In January 2016, President Barack Obama launched the “CS for All” initiative. When he said that he wanted students to be “job-ready,” he wasn’t saying that everyone should be a software engineer. Rather, he was reflecting a modern reality. For every professional software developer, there are four-to-nine end-user-programmers (depending on the study and how you count). Most professionals will likely use some form of programming in the future. That’s an argument for “CS for All.”

We also need Engineering for All. Engineering skills like designing, planning, collaboration on diverse teams, and trouble-shooting are needed across STEM. When I look at bench science, I see the need for engineering — to design, plan, collaborate, debug, and test.

Engineering education researchers know a lot about how to teach those skills. I’d love to learn how to inculcate some engineering perspectives in my CS students. When I see Chemical Engineering students designing a plant, or Civil Engineering students designing a bridge, they predict that they made mistakes, and they look for those mistakes. There’s a humility about their process. CS students often run their program once and turn them in. If you write a hundred lines of code, odds are almost 100% that you made errors. How do we get CS students to think that way?

Engineering for All is different than what professional engineers do, in the same way that what a high school teacher needs is different than what a professional software developer needs. Both need a mental model of the notional machine. A high school teacher also needs to know how students get that wrong, and probably doesn’t need to know about Scrum or GitHub.

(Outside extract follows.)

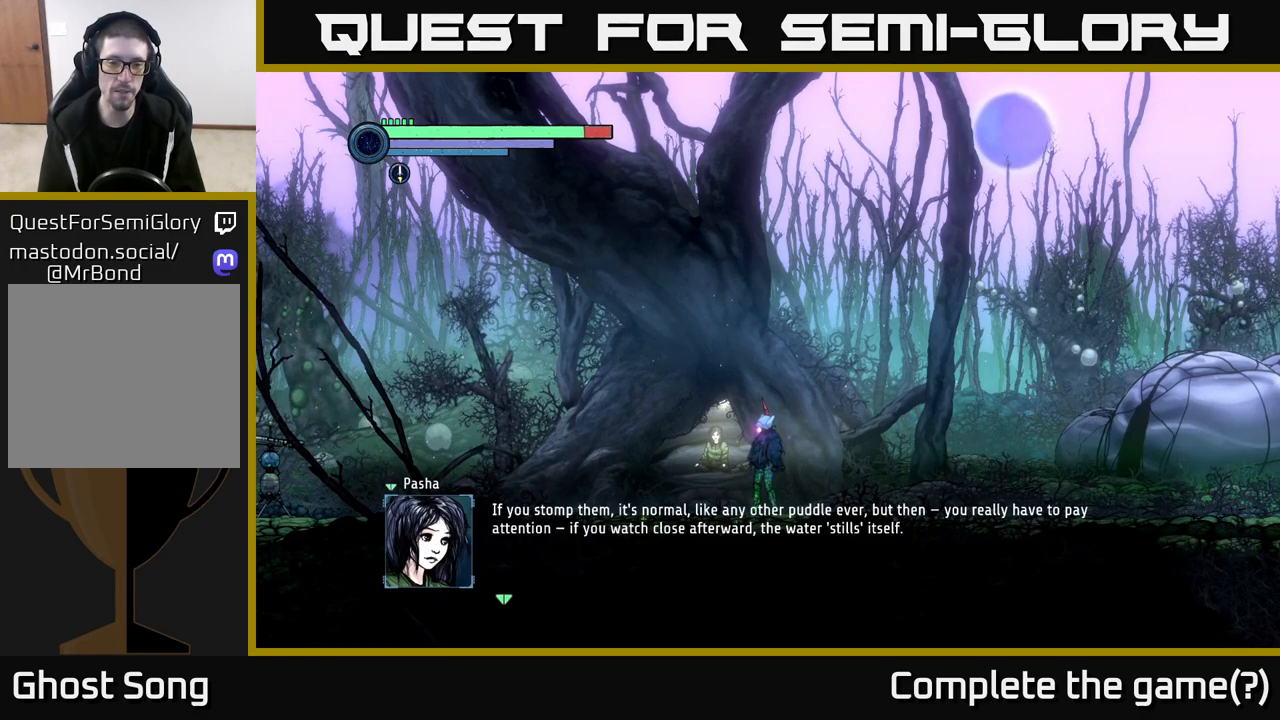
{"buttons": [], "left_stick": "center", "right_stick": "center", "events": []}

I believe that there is a tailored part of engineering education which should be embedded throughout K-16 STEM. The American Society of Engineering Education’s mission is focused on professional engineers, and my proposal does not diminish the importance of that goal. We need more professional engineers, and we need to educate them well. But engineering skills and practices are too important to teach only to the professionals.

Engineering should play a significant role in STEM education policy. Engineering education researchers should own that “E” in STEM. There are many research questions that we have to answer in order to achieve Engineering for All.

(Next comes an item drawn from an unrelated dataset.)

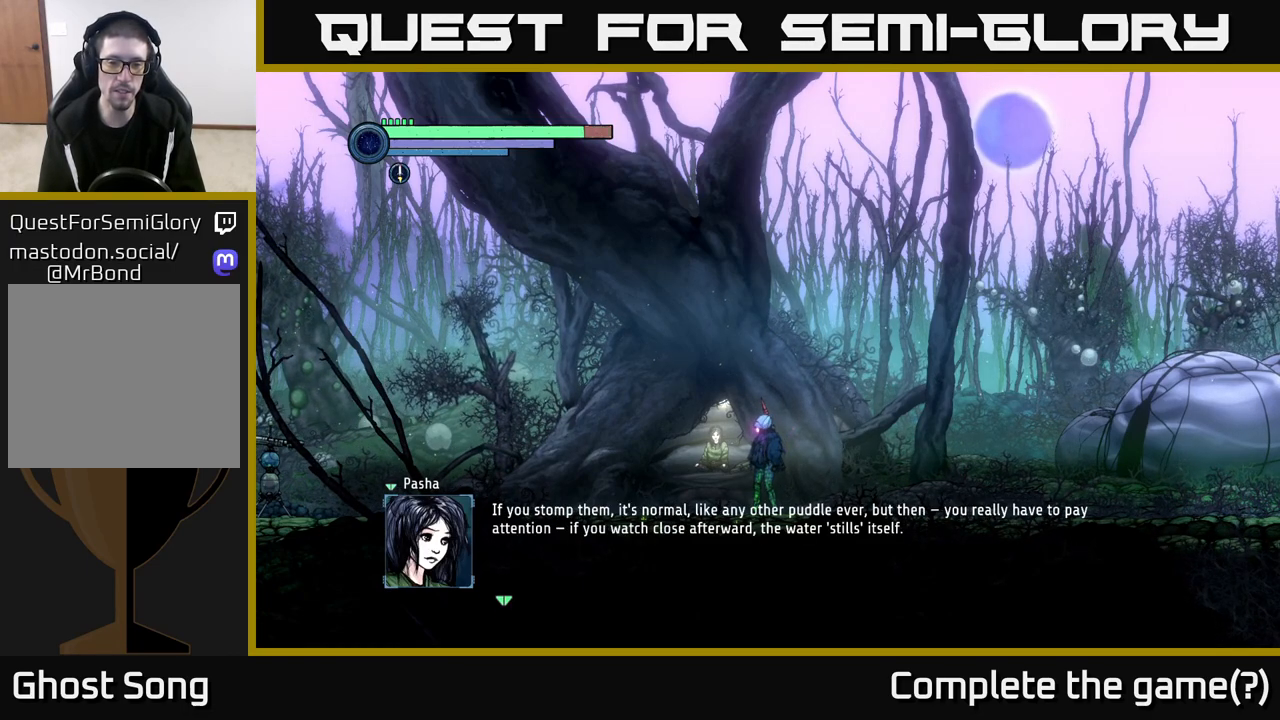
{"buttons": [], "left_stick": "center", "right_stick": "center", "events": []}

  • What is the tailored subset of engineering that should be taught to everyone? To STEM learners?
  • All technically literate US citizens should know far more about engineering than they do today. Here’s a hypothesis: If all US citizens understood what engineering is and what engineers do, we might have less crumbling infrastructure, because we citizens would know that infrastructure is critical and professional engineers design, build, and maintain infrastructure. How do we get there?
  • All K-12 students should have the opportunity to fall in love with engineering. How?
  • Are there limits to what we can teach about engineering in K-16? What learning and cognitive disabilities interfere with learning engineering, and what parts of engineering? I also wonder about the kinds of bias that prevent someone from succeeding in engineering, besides race and gender. For example, here in the South, there are a lot of students who don’t believe in evolution. I’m pretty sure that belief in evolution isn’t necessary for designing a bridge or a distillation column. But someone who believes in intelligent design is going to face a lot of barriers to getting through basic science to become an engineer. Is that how it should be?
  • Engineering should aim to influence K-12 STEM education nationally, in every state.

The American University (particularly the Land Grant University, developed in the late 1800’s) was supposed to blend the German University focus on research and the British focus on undergraduate education. My favorite history of that story is Larry Cuban’s How Scholars Trumped Teachers, but Michael Crow also tells the story well in his book Designing the New American University. We believed that there were synergies between research and teaching. It’s not clear that that’s true.

Research and teaching have different measures of success and don’t feed directly into one another.

Teaching should be measured in terms of student success and at what cost. Cost is always a factor in education. We know from Bloom’s two-sigma 1984 study (and all the follow-ups and replications) that the best education is an individual human tutor for each subject who works with a student to mastery. But we as a society can’t afford that. Everything else we do is a trade-off — we are trying to optimize learning for the cost that we are willing to bear.

Research should be measured in terms of impact — on outcomes, on the research community, on society.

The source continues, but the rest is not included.